This work addresses catastrophic forgetting in continual learning of diverse motor skills for humanoid robots by proposing a lightweight, tree-structured hierarchical parameter inheritance architecture. The root node encodes a general motion prior, and knowledge is propagated to skill-specific branches through parameter reuse, fundamentally mitigating forgetting. A multimodal feedforward mechanism integrating phase modulation and motion interpolation unifies the handling of both periodic and aperiodic actions. Task-level reward shaping is further incorporated to accelerate policy convergence.
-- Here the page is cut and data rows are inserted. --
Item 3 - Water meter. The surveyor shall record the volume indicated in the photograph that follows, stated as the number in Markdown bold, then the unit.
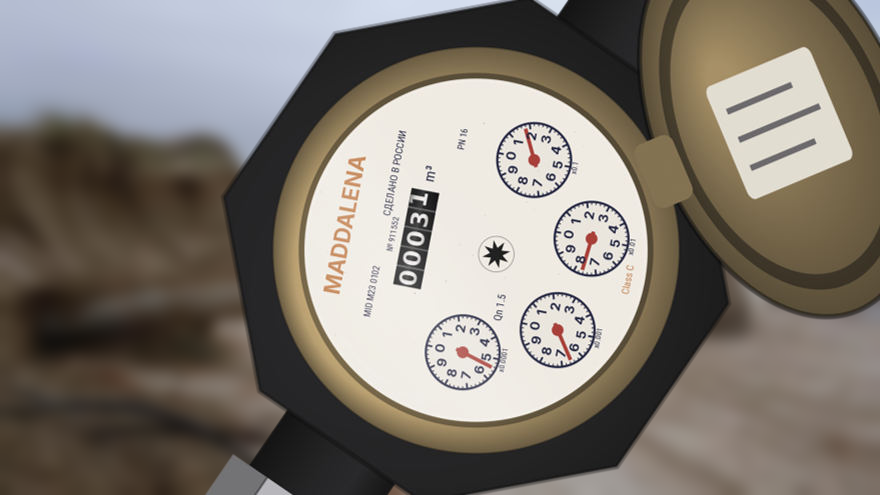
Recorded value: **31.1765** m³
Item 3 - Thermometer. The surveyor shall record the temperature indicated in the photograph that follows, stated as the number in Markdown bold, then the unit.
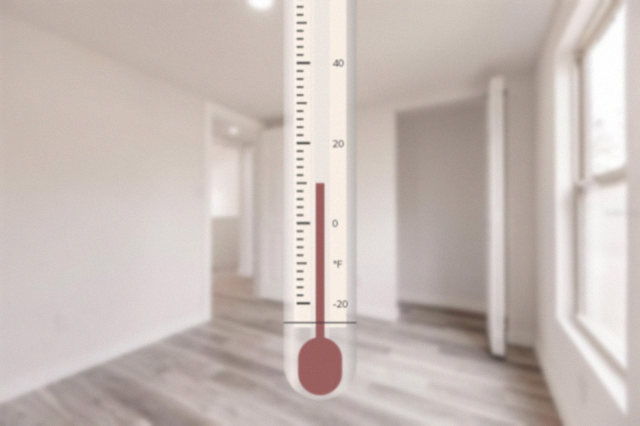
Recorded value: **10** °F
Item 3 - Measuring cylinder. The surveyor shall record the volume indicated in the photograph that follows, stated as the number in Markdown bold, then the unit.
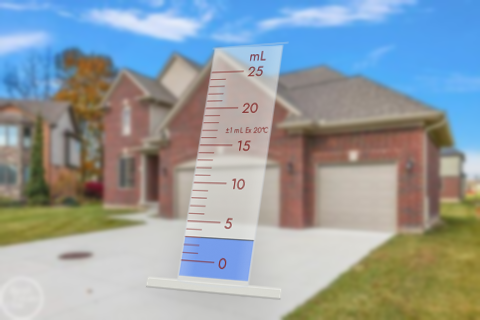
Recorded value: **3** mL
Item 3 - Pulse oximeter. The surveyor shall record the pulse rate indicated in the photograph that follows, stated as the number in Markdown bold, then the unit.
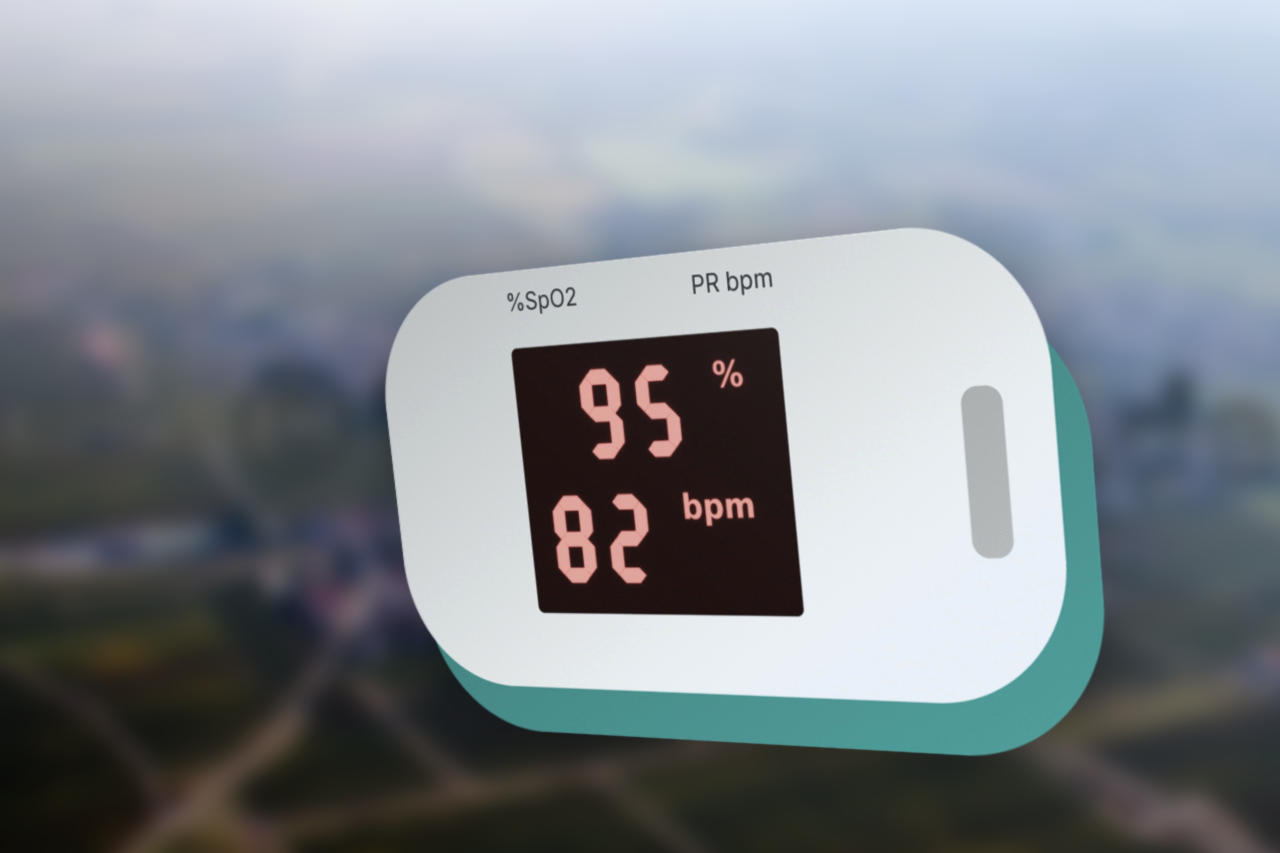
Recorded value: **82** bpm
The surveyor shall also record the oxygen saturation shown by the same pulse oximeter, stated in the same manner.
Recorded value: **95** %
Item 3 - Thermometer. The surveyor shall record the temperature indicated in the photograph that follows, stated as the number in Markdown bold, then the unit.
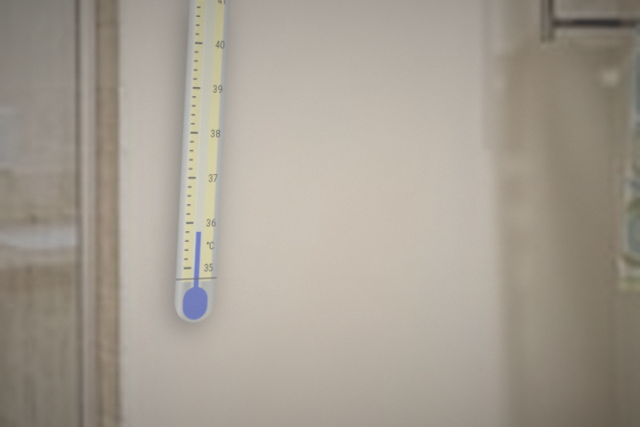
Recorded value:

Evaluated in Unity simulations, the approach achieves 100% retention across multiple locomotion skills with higher cumulative rewards, enables seamless skill switching and real-time interaction, and demonstrates strong generalization in challenging environments such as Mario-style platforming and Chinese garden navigation tasks.

As reinforcement learning for humanoid robots evolves from single-task to multi-skill paradigms, efficiently expanding new skills while avoiding catastrophic forgetting has become a key challenge in embodied intelligence. Existing approaches either rely on complex topology adjustments in Mixture-of-Experts (MoE) models or require training extremely large-scale models, making lightweight deployment difficult. To address this, we propose Tree Learning, a multi-skill continual learning framework for humanoid robots. The framework adopts a root-branch hierarchical parameter inheritance mechanism, providing motion priors for branch skills through parameter reuse to fundamentally prevent catastrophic forgetting. A multi-modal feedforward adaptation mechanism combining phase modulation and interpolation is designed to support both periodic and aperiodic motions. A task-level reward shaping strategy is also proposed to accelerate skill convergence. Unity-based simulation experiments show that, in contrast to simultaneous multi-task training, Tree Learning achieves higher rewards across various representative locomotion skills while maintaining a 100% skill retention rate, enabling seamless multi-skill switching and real-time interactive control. We further validate the performance and generalization capability of Tree Learning on two distinct Unity-simulated tasks: a Super Mario-inspired interactive scenario and autonomous navigation in a classical Chinese garden environment.